_Action item_.
List each line in the records below that contains the word "them".

_Dataset entries_.
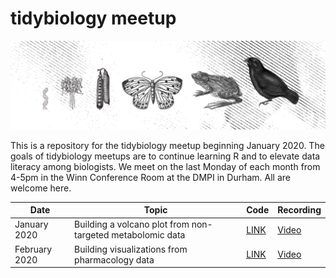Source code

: 
<!-- README.md is generated from README.Rmd. Please edit that file -->

# tidybiology meetup

![tidybiology](README_files/figure-gfm/tidybiology_channel_art.png)
<!-- badges: start --> <!-- badges: end -->

This is a repository for the tidybiology meetup beginning January 2020.
The goals of tidybiology meetups are to continue learning R and to
elevate data literacy among biologists. We meet on the last Monday of
each month from 4-5pm in the Winn Conference Room at the DMPI in Durham.
All are welcome
here.

| Date          | Topic                                                      | Code                 | Recording                                            |
| ------------- | ---------------------------------------------------------- | -------------------- | ---------------------------------------------------- |
| January 2020  | Building a volcano plot from non-targeted metabolomic data | [LINK](2020_01/code) | [Video](https://www.youtube.com/watch?v=wkwFcDkbn28) |
| February 2020 | Building visualizations from pharmacology data             | [LINK](2020_02/code) | [Video](https://youtu.be/xiEkGakOQ_Q?t=10)           |
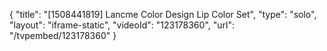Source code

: {
    "title": "[1508441819] Lancme Color Design Lip Color Set",
    "type": "solo",
    "layout": "iframe-static",
    "videoId": "123178360",
    "url": "\/tvpembed\/123178360"
}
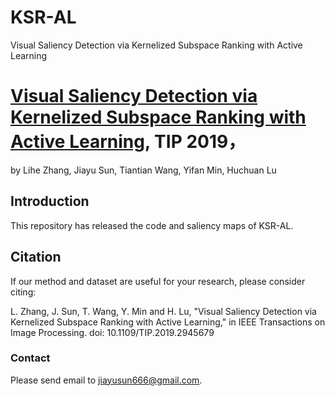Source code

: # KSR-AL
Visual Saliency Detection via Kernelized Subspace Ranking with Active Learning
# [Visual Saliency Detection via Kernelized Subspace Ranking with Active Learning](https://ieeexplore.ieee.org/document/8864111), TIP 2019，
by Lihe Zhang, Jiayu Sun, Tiantian Wang, Yifan Min, Huchuan Lu

## Introduction
This repository has released the code and saliency maps of KSR-AL. 

## Citation

If our method and dataset are useful for your research, please consider citing:

L. Zhang, J. Sun, T. Wang, Y. Min and H. Lu, "Visual Saliency Detection via Kernelized Subspace Ranking with Active Learning," in IEEE Transactions on Image Processing.
doi: 10.1109/TIP.2019.2945679


### Contact

Please send email to jiayusun666@gmail.com.
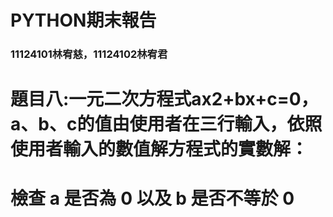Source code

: # PYTHON期末報告
### 11124101林宥慈，11124102林宥君
# 題目八:一元二次方程式ax2+bx+c=0，a、b、c的值由使用者在三行輸入，依照使用者輸入的數值解方程式的實數解：
# 檢查 a 是否為 0 以及 b 是否不等於 0
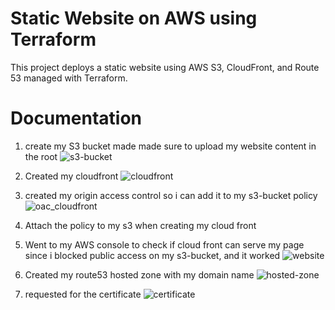 # Static Website on AWS using Terraform

This project deploys a static website using AWS S3, CloudFront, and Route 53 managed with Terraform.

# Documentation

1. create my S3 bucket made made sure to upload my website content in the root
   ![s3-bucket](Screenshot%202024-06-28%20at%207.51.32%E2%80%AFPM.png)
2. Created my cloudfront ![cloudfront](Screenshot%202024-06-28%20at%207.51.55%E2%80%AFPM.png)
3. created my origin access control so i can add it to my s3-bucket policy
   ![oac_cloudfront](Screenshot%202024-06-28%20at%207.51.55%E2%80%AFPM.png)
4. Attach the policy to my s3 when creating my cloud front
5. Went to my AWS console to check if cloud front can serve my page since i blocked public access on my s3-bucket, and it worked
   ![website](Screenshot%202024-05-09%20at%209.36.13%E2%80%AFPM.png)
6. Created my route53 hosted zone with my domain name
   ![hosted-zone](Screenshot%202024-06-28%20at%208.08.36%E2%80%AFPM.png)

7. requested for the certificate
   ![certificate](Screenshot%202024-06-28%20at%208.09.10%E2%80%AFPM.png)
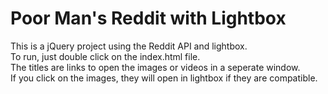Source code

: # Poor Man's Reddit with Lightbox

This is a jQuery project using the Reddit API and lightbox.  
To run, just double click on the index.html file.  
The titles are links to open the images or videos in a seperate window.  
If you click on the images, they will open in lightbox if they are compatible.

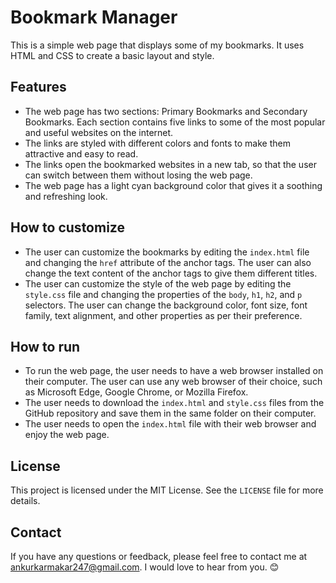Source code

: # Bookmark Manager

This is a simple web page that displays some of my bookmarks. It uses HTML and CSS to create a basic layout and style.

## Features

- The web page has two sections: Primary Bookmarks and Secondary Bookmarks. Each section contains five links to some of the most popular and useful websites on the internet.
- The links are styled with different colors and fonts to make them attractive and easy to read.
- The links open the bookmarked websites in a new tab, so that the user can switch between them without losing the web page.
- The web page has a light cyan background color that gives it a soothing and refreshing look.

## How to customize

- The user can customize the bookmarks by editing the `index.html` file and changing the `href` attribute of the anchor tags. The user can also change the text content of the anchor tags to give them different titles.
- The user can customize the style of the web page by editing the `style.css` file and changing the properties of the `body`, `h1`, `h2`, and `p` selectors. The user can change the background color, font size, font family, text alignment, and other properties as per their preference.

## How to run

- To run the web page, the user needs to have a web browser installed on their computer. The user can use any web browser of their choice, such as Microsoft Edge, Google Chrome, or Mozilla Firefox.
- The user needs to download the `index.html` and `style.css` files from the GitHub repository and save them in the same folder on their computer.
- The user needs to open the `index.html` file with their web browser and enjoy the web page.

## License

This project is licensed under the MIT License. See the `LICENSE` file for more details.

## Contact

If you have any questions or feedback, please feel free to contact me at ankurkarmakar247@gmail.com. I would love to hear from you. 😊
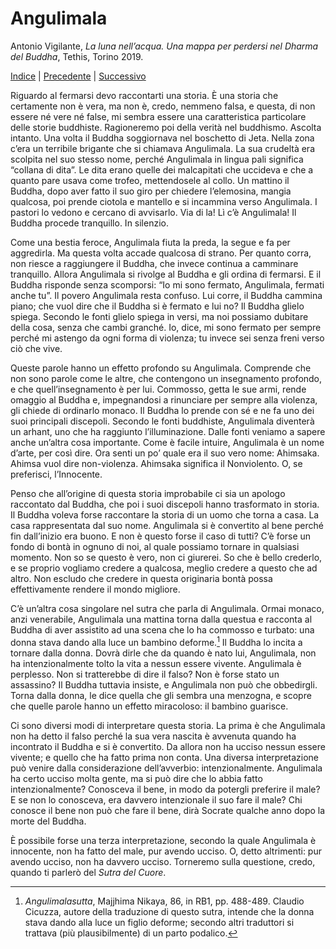 # Angulimala

Antonio Vigilante, _La luna nell’acqua. Una mappa per perdersi nel Dharma del Buddha_, Tethis, Torino 2019.

[Indice](index.md) | [Precedente]() | [Successivo]()

Riguardo al fermarsi devo raccontarti una storia. È una storia che certamente non è vera, ma non è, credo, nemmeno falsa, e questa, di non essere né vere né false, mi sembra essere una caratteristica particolare delle storie buddhiste. Ragioneremo poi della verità nel buddhismo. Ascolta intanto. Una volta il Buddha soggiornava nel boschetto di Jeta. Nella zona c’era un terribile brigante che si chiamava Angulimala. La sua crudeltà era scolpita nel suo stesso nome, perché Angulimala in lingua pali significa “collana di dita”. Le dita erano quelle dei malcapitati che uccideva e che a quanto pare usava come trofeo, mettendosele al collo. 
Un mattino il Buddha, dopo aver fatto il suo giro per chiedere l’elemosina, mangia qualcosa, poi prende ciotola e mantello e si incammina verso Angulimala. I pastori lo vedono e cercano di avvisarlo. Via di la! Lì c’è Angulimala! Il Buddha procede tranquillo. In silenzio.

Come una bestia feroce, Angulimala fiuta la preda, la segue e fa per aggredirla. Ma questa volta accade qualcosa di strano. Per quanto corra, non riesce a raggiungere il Buddha, che invece continua a camminare tranquillo. Allora Angulimala si rivolge al Buddha e gli ordina di fermarsi. E il Buddha risponde senza scomporsi: “Io mi sono fermato, Angulimala, fermati anche tu”. Il povero Angulimala resta confuso. Lui corre, il Buddha cammina piano; che vuol dire che il Buddha si è fermato e lui no? Il Buddha glielo spiega. Secondo le fonti glielo spiega in versi, ma noi possiamo dubitare della cosa, senza che cambi granché. Io, dice, mi sono fermato per sempre perché mi astengo da ogni forma di violenza; tu invece sei senza freni verso ciò che vive. 

Queste parole hanno un effetto profondo su Angulimala. Comprende che non sono parole come le altre, che contengono un insegnamento profondo, e che quell’insegnamento è per lui. Commosso, getta le sue armi, rende omaggio al Buddha e, impegnandosi a rinunciare per sempre alla violenza, gli chiede di ordinarlo monaco. Il Buddha lo prende con sé e ne fa uno dei suoi principali discepoli. Secondo le fonti buddhiste, Angulimala diventerà un arhant, uno che ha raggiunto l’illuminazione.
Dalle fonti veniamo a sapere anche un’altra cosa importante. Come è facile intuire, Angulimala è un nome d’arte, per così dire. Ora senti un po’ quale era il suo vero nome: Ahimsaka. Ahimsa vuol dire non-violenza. Ahimsaka significa il Nonviolento. O, se preferisci, l’Innocente.

Penso che all’origine di questa storia improbabile ci sia un apologo raccontato dal Buddha, che poi i suoi discepoli hanno trasformato in storia. Il Buddha voleva forse raccontare la storia di un uomo che torna a casa. La casa rappresentata dal suo nome. Angulimala si è convertito al bene perché fin dall’inizio era buono. E non è questo forse il caso di tutti? C’è forse un fondo di bontà in ognuno di noi, al quale possiamo tornare in qualsiasi momento. Non so se questo è vero, non ci giurerei. So che è bello crederlo, e se proprio vogliamo credere a qualcosa, meglio credere a questo che ad altro. Non escludo che credere in questa originaria bontà possa effettivamente rendere il mondo migliore.

C’è un’altra cosa singolare nel sutra che parla di Angulimala. Ormai monaco, anzi venerabile, Angulimala una mattina torna dalla questua e racconta al Buddha di aver assistito ad una scena che lo ha commosso e turbato: una donna stava dando alla luce un bambino deforme.[^18] Il Buddha lo incita a tornare dalla donna. Dovrà dirle che da quando è nato lui, Angulimala, non ha intenzionalmente tolto la vita a nessun essere vivente. Angulimala è perplesso. Non si tratterebbe di dire il falso? Non è forse stato un assassino? Il Buddha tuttavia insiste, e Angulimala non può che obbedirgli. Torna dalla donna, le dice quella che gli sembra una menzogna, e scopre che quelle parole hanno un effetto miracoloso: il bambino guarisce.

Ci sono diversi modi di interpretare questa storia. La prima è che Angulimala non ha detto il falso perché la sua vera nascita è avvenuta quando ha incontrato il Buddha e si è convertito. Da allora non ha ucciso nessun essere vivente; e quello che ha fatto prima non conta. Una diversa interpretazione può venire dalla considerazione dell’avverbio: intenzionalmente. Angulimala ha certo ucciso molta gente, ma si può dire che lo abbia fatto intenzionalmente? Conosceva il bene, in modo da potergli preferire il male? E se non lo conosceva, era davvero intenzionale il suo fare il male? Chi conosce il bene non può che fare il bene, dirà Socrate qualche anno dopo la morte del Buddha.

È possibile forse una terza interpretazione, secondo la quale Angulimala è innocente, non ha fatto del male, pur avendo ucciso. O, detto altrimenti: pur avendo ucciso, non ha davvero ucciso. Torneremo sulla questione, credo, quando ti parlerò del _Sutra del Cuore_.

[^18]:  _Angulimalasutta_, Majjhima Nikaya, 86, in RB1, pp. 488-489. Claudio Cicuzza, autore della traduzione di questo sutra, intende che la donna stava dando alla luce un figlio deforme; secondo altri traduttori si trattava (più plausibilmente) di un parto podalico.
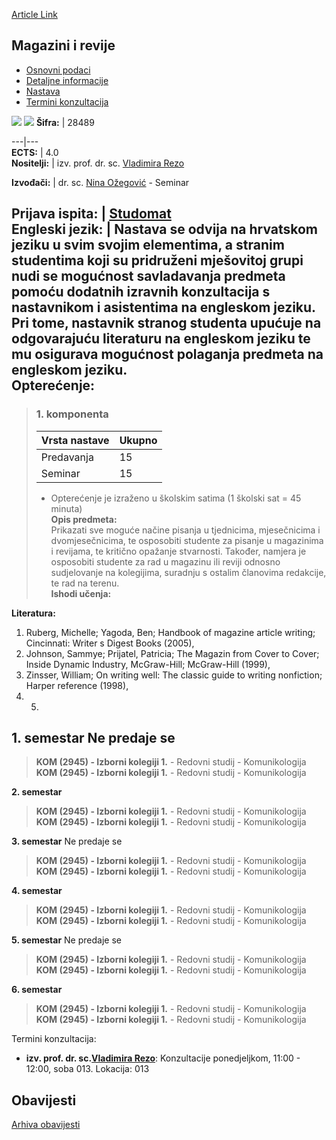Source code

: [Article Link](https://www.fhs.hr/predmet/mir)

## Magazini i revije
  * [Osnovni podaci](https://www.fhs.hr/predmet/mir#v1id-523782_713149_1_0 "Osnovni podaci")
  * [Detaljne informacije](https://www.fhs.hr/predmet/mir#v1id-523782_713149_1_1 "Detaljne informacije")
  * [Nastava](https://www.fhs.hr/predmet/mir#v1id-523782_713149_1_2 "Nastava")
  * [Termini konzultacija](https://www.fhs.hr/predmet/mir#v1id-523782_713149_1_3 "Termini konzultacija")


[![](https://www.fhs.hr/img/flags/gif/hr.gif)](https://www.fhs.hr/predmet/mir) [![](https://www.fhs.hr/img/flags/gif/gb.gif)](https://www.fhs.hr/en/course/map)
**Šifra:** |  28489  
  
---|---  
**ECTS:** |  4.0   
**Nositelji:** |  izv. prof. dr. sc. [Vladimira Rezo](https://www.fhs.hr/djelatnik/vladimira.rezo)   
  
**Izvođači:** |  dr. sc. [Nina Ožegović](https://www.fhs.hr/djelatnik/nina.ozegovic) - Seminar  
  
**Prijava ispita:** |  [Studomat](http://www.isvu.hr/studomat)  
**Engleski jezik:** |  Nastava se odvija na hrvatskom jeziku u svim svojim elementima, a stranim studentima koji su pridruženi mješovitoj grupi nudi se mogućnost savladavanja predmeta pomoću dodatnih izravnih konzultacija s nastavnikom i asistentima na engleskom jeziku. Pri tome, nastavnik stranog studenta upućuje na odgovarajuću literaturu na engleskom jeziku te mu osigurava mogućnost polaganja predmeta na engleskom jeziku.   
**Opterećenje:**  
---  
> ### 1. komponenta
> | Vrsta nastave | Ukupno  
> ---|---  
> Predavanja | 15  
> Seminar | 15  
> * Opterećenje je izraženo u školskim satima (1 školski sat = 45 minuta)   
**Opis predmeta:**  
> Prikazati sve moguće načine pisanja u tjednicima, mjesečnicima i dvomjesečnicima, te osposobiti studente za pisanje u magazinima i revijama, te kritično opažanje stvarnosti. Također, namjera je osposobiti studente za rad u magazinu ili reviji odnosno sudjelovanje na kolegijima, suradnju s ostalim članovima redakcije, te rad na terenu.  
**Ishodi učenja:**  

  
**Literatura:**  
  1. Ruberg, Michelle; Yagoda, Ben; Handbook of magazine article writing; Cincinnati: Writer s Digest Books (2005), 
  2. Johnson, Sammye; Prijatel, Patricia; The Magazin from Cover to Cover; Inside Dynamic Industry, McGraw-Hill; McGraw-Hill (1999), 
  3. Zinsser, William; On writing well: The classic guide to writing nonfiction; Harper reference (1998), 
  4.   5. 
  
**1. semestar** Ne predaje se  
---  
> **KOM (2945) - Izborni kolegiji 1.** - Redovni studij - Komunikologija  
>  **KOM (2945) - Izborni kolegiji 1.** - Redovni studij - Komunikologija  
>   
  
**2. semestar**  
> **KOM (2945) - Izborni kolegiji 1.** - Redovni studij - Komunikologija  
>  **KOM (2945) - Izborni kolegiji 1.** - Redovni studij - Komunikologija  
>   
  
**3. semestar** Ne predaje se  
> **KOM (2945) - Izborni kolegiji 1.** - Redovni studij - Komunikologija  
>  **KOM (2945) - Izborni kolegiji 1.** - Redovni studij - Komunikologija  
>   
  
**4. semestar**  
> **KOM (2945) - Izborni kolegiji 1.** - Redovni studij - Komunikologija  
>  **KOM (2945) - Izborni kolegiji 1.** - Redovni studij - Komunikologija  
>   
  
**5. semestar** Ne predaje se  
> **KOM (2945) - Izborni kolegiji 1.** - Redovni studij - Komunikologija  
>  **KOM (2945) - Izborni kolegiji 1.** - Redovni studij - Komunikologija  
>   
  
**6. semestar**  
> **KOM (2945) - Izborni kolegiji 1.** - Redovni studij - Komunikologija  
>  **KOM (2945) - Izborni kolegiji 1.** - Redovni studij - Komunikologija  
>   
Termini konzultacija: 
  * **izv. prof. dr. sc.[Vladimira Rezo](https://www.fhs.hr/djelatnik/vladimira.rezo)**: 
Konzultacije ponedjeljkom, 11:00 - 12:00, soba 013.
Lokacija: 013 


## Obavijesti
[Arhiva obavijesti](https://www.fhs.hr/predmet/mir?@=20p3b#news_80640 "Arhiva obavijesti")
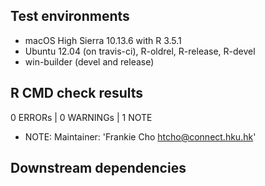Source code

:## Test environments
* macOS High Sierra 10.13.6 with R 3.5.1
* Ubuntu 12.04 (on travis-ci), R-oldrel, R-release, R-devel
* win-builder (devel and release)

## R CMD check results
0 ERRORs | 0 WARNINGs | 1 NOTE
* NOTE: Maintainer: 'Frankie Cho <htcho@connect.hku.hk>'

## Downstream dependencies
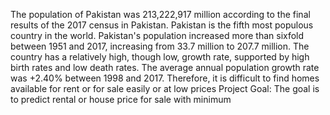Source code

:
The population of Pakistan was 213,222,917 million according to the final results of the 2017 census in Pakistan.  Pakistan is the fifth most populous country in the world.  Pakistan's population increased more than sixfold between 1951 and 2017, increasing from 33.7 million to 207.7 million.  The country has a relatively high, though low, growth rate, supported by high birth rates and low death rates.  The average annual population growth rate was +2.40% between 1998 and 2017.  Therefore, it is difficult to find homes available for rent or for sale easily or at low prices
Project Goal:
The goal is to predict rental or house price for sale with minimum

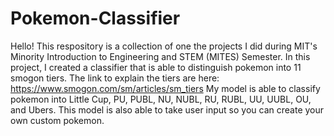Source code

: # Pokemon-Classifier

Hello! This respository is a collection of one the projects I did during MIT's Minority Introduction to Engineering and STEM (MITES) Semester.
In this project, I created a classifier that is able to distinguish pokemon into 11 smogon tiers. The link to explain the tiers are here:
https://www.smogon.com/sm/articles/sm_tiers
My model is able to classify pokemon into Little Cup, PU, PUBL, NU, NUBL, RU, RUBL, UU, UUBL, OU, and Ubers.
This model is also able to take user input so you can create your own custom pokemon.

_Result of this task_.
- The links are styled with different colors and fonts to make them attractive and easy to read.
- The links open the bookmarked websites in a new tab, so that the user can switch between them without losing the web page.
- The user can customize the bookmarks by editing the `index.html` file and changing the `href` attribute of the anchor tags. The user can also change the text content of the anchor tags to give them different titles.
- The user needs to download the `index.html` and `style.css` files from the GitHub repository and save them in the same folder on their computer.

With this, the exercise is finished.